▸ Problem 1
Set down the passage of the Hough piano concerto notes starting at "Info for Hough: Piano" and ending at "toured the world.", word for word.
▸ Problem 2
Resume the notes on the Hough piano concerto from the point where they stop.

▸ Source extract

Info for Hough: Piano Concerto, Sonatina & Partita



The premiere recording of Stephen Hough’s piano concerto, recorded by the pianist with The Hallé under Sir Mark Elder, makes its prompt appearance on vinyl. Its subtitle ‘The world of yesterday’ deliberately places the work in a broader context of the pianist-virtuosi of yesteryear who composed and performed their own piano concertos as they toured the world.

There was a time when to be a pianist and not a composer, however modest, was a rarity. Indeed, in the nineteenth century it would have been almost unthinkable. And the piano concerto form, from Mozart through to Bartók (via Beethoven, Mendelssohn, Chopin, Liszt, Rachmaninov and Prokofiev), was the public face of such pianist-composers. It was their calling card as they travelled around to play concerts, displaying to audiences both their keyboard skills and their personal, musical voices.

But a twenty-first-century question arises: how does one write a piano concerto in the shadow of so much history and so much genius? There are two traps I think: the risk of regurgitating examples from the past—tired figuration dusted off and redressed for the new season; or else simply inserting the soloist as part of the orchestral texture—a team-player so anxious not to sound derivative that they end up sounding intimidated.

▸ Given records
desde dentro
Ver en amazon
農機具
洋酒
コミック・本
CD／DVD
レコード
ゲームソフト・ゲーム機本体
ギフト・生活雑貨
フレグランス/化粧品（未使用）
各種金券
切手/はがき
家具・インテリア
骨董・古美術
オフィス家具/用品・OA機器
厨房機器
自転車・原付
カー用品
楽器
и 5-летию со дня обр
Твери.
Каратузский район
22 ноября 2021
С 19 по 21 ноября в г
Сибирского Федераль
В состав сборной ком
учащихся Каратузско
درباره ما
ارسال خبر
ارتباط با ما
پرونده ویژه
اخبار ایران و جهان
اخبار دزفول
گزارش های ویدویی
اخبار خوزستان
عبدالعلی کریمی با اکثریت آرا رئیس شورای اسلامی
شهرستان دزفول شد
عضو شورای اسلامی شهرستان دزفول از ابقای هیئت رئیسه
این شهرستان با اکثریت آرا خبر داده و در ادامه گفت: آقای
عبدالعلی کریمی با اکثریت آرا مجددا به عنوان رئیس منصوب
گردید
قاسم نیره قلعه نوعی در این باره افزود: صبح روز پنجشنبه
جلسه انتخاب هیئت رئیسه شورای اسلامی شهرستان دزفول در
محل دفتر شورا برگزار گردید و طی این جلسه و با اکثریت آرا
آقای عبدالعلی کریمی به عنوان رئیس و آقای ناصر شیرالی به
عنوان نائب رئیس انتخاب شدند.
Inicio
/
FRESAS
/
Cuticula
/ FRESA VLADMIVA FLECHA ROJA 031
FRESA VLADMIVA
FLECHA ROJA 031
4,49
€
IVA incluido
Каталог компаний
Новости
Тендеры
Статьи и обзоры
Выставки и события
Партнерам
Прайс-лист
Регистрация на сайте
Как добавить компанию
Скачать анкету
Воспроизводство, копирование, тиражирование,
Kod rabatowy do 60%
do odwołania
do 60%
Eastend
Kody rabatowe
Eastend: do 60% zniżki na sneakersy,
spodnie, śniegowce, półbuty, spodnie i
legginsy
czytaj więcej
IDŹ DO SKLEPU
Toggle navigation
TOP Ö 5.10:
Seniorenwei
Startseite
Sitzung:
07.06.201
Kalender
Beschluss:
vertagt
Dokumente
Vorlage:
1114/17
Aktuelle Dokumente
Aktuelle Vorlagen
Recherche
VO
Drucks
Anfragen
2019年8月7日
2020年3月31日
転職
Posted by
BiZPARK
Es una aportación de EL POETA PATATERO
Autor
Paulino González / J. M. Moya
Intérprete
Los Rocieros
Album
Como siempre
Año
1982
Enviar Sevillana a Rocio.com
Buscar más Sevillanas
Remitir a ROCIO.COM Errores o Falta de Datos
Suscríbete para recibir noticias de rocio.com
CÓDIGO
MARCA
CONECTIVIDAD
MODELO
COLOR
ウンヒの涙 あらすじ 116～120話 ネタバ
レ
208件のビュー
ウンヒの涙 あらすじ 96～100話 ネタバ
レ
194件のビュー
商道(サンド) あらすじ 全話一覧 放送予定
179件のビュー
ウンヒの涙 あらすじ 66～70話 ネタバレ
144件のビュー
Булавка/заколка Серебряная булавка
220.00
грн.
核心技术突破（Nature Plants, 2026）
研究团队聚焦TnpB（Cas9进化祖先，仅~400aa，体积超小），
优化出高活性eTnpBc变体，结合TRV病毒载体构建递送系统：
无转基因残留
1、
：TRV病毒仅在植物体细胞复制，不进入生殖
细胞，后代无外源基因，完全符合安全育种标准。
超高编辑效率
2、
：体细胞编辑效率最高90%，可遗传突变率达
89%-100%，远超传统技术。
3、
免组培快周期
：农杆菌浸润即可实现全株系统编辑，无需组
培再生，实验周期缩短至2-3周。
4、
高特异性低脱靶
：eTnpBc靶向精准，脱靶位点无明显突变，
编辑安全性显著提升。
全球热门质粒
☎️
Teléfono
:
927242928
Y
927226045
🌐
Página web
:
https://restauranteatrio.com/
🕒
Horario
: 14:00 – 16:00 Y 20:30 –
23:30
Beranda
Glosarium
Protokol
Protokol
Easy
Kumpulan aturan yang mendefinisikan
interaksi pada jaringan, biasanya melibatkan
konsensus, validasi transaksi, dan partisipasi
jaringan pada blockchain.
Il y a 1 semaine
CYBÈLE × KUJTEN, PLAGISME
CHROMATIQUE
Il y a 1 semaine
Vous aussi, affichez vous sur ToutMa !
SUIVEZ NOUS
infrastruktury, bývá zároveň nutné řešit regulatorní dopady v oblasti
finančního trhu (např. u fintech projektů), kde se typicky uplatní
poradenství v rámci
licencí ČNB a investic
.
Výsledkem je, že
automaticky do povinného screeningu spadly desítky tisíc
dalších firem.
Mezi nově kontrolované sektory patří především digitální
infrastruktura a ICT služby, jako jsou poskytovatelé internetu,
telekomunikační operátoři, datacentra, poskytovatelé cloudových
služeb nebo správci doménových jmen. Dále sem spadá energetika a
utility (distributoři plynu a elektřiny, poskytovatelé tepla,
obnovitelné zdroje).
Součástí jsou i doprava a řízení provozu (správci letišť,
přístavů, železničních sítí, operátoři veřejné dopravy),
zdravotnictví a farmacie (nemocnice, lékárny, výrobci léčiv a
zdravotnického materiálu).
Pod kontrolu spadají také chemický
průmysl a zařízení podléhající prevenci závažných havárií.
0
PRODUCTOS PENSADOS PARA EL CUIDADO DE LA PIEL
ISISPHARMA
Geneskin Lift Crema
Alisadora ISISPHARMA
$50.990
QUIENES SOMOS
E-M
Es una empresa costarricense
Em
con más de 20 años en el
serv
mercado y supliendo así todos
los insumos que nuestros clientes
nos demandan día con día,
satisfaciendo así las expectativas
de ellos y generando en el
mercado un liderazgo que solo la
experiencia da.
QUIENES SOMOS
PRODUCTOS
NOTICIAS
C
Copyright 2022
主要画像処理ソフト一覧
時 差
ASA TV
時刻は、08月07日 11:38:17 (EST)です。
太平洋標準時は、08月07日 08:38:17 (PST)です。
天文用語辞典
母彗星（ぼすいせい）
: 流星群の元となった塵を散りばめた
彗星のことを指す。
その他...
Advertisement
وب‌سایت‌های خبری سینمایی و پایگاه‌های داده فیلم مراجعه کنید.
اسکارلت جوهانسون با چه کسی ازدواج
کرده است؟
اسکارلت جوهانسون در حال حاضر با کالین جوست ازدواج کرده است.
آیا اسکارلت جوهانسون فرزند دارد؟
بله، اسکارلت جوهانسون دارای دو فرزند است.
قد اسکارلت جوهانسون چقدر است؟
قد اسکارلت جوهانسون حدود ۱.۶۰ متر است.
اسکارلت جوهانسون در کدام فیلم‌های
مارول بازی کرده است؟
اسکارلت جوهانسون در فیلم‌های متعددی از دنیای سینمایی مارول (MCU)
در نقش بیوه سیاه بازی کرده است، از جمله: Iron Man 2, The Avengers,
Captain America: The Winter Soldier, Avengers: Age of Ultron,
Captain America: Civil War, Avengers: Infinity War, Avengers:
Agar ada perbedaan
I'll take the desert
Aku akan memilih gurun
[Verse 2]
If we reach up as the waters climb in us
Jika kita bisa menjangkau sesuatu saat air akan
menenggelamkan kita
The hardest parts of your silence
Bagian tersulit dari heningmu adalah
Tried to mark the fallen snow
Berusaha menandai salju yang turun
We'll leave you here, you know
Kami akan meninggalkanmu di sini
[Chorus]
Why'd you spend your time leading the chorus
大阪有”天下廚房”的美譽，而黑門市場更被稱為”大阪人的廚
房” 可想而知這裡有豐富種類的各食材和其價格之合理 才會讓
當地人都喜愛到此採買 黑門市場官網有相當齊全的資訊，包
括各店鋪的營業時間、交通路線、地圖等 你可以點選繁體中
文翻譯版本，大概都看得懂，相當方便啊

▸ Answer space 1
Info for Hough: Piano Concerto, Sonatina & Partita



The premiere recording of Stephen Hough’s piano concerto, recorded by the pianist with The Hallé under Sir Mark Elder, makes its prompt appearance on vinyl. Its subtitle ‘The world of yesterday’ deliberately places the work in a broader context of the pianist-virtuosi of yesteryear who composed and performed their own piano concertos as they toured the world.

▸ Answer space 2
My Piano Concerto began with an email during one of the darker days of the pandemic: would I like to write a score for a movie about a concert pianist writing a piano concerto? As I looked at my blank concert diary, erased and masked, it seemed like a wonderful way to keep me busy. I’d never wanted to write a piano concerto (how to begin?) but the characters of this film gave me a handle: an ageing Austrian baroness and a young American composer in the 1930s. I wrote a waltz theme of Korngoldian decadence for the former, and took the bright white notes of interwar Americana for the other … and I started writing. The movie ended up going in a different direction but I had a thick pile of sketches on my desk, plenty of material for a concert work.

The concerto opens with the two motifs mentioned above—a naive melody played by violins and flutes, and a chain of rising thirds answering it with clarinet and harp. This latter fragment will later become the second movement’s waltz theme. The music slowly begins to blush with richer harmonies and increasing energy, until the solo piano enters to play an extended cadenza. After a while the ragged, splashing virtuosity dissipates and we hear the second motif as a slow, disarmingly sweet-toothed prequel ‘waltz before the waltz’—with a hat-tip to Bill Evans perhaps.

As this piano solo reaches its softest point, the strings sidle in, playing the sixteen-bar theme of the real waltz in its full, decadently seductive form. There follow seven variations where the pianist is mainly accompanist, providing a sparkle of decorative commentary. An eighth variation begins with a cranking-up of tempo until, back in C major, we hear both themes waltzing together, glistening with glockenspiel. A further acceleration tumbles us into the third-movement tarantella. ...

"Hough is the ideal guide......his performance is one of perfectly judged understatement." - BBC Music Magazine.

"What a joy it is to bask in Stephen Hought's musicianship." - The Sunday Times

Sir Stephen Hough, piano Hallé Orchestra
Sir Mark Elder, conductor

Please Note: We offer this album in its native sampling rate of 96 kHz, 24-bit. The provided 192 kHz version was up-sampled and offers no audible value!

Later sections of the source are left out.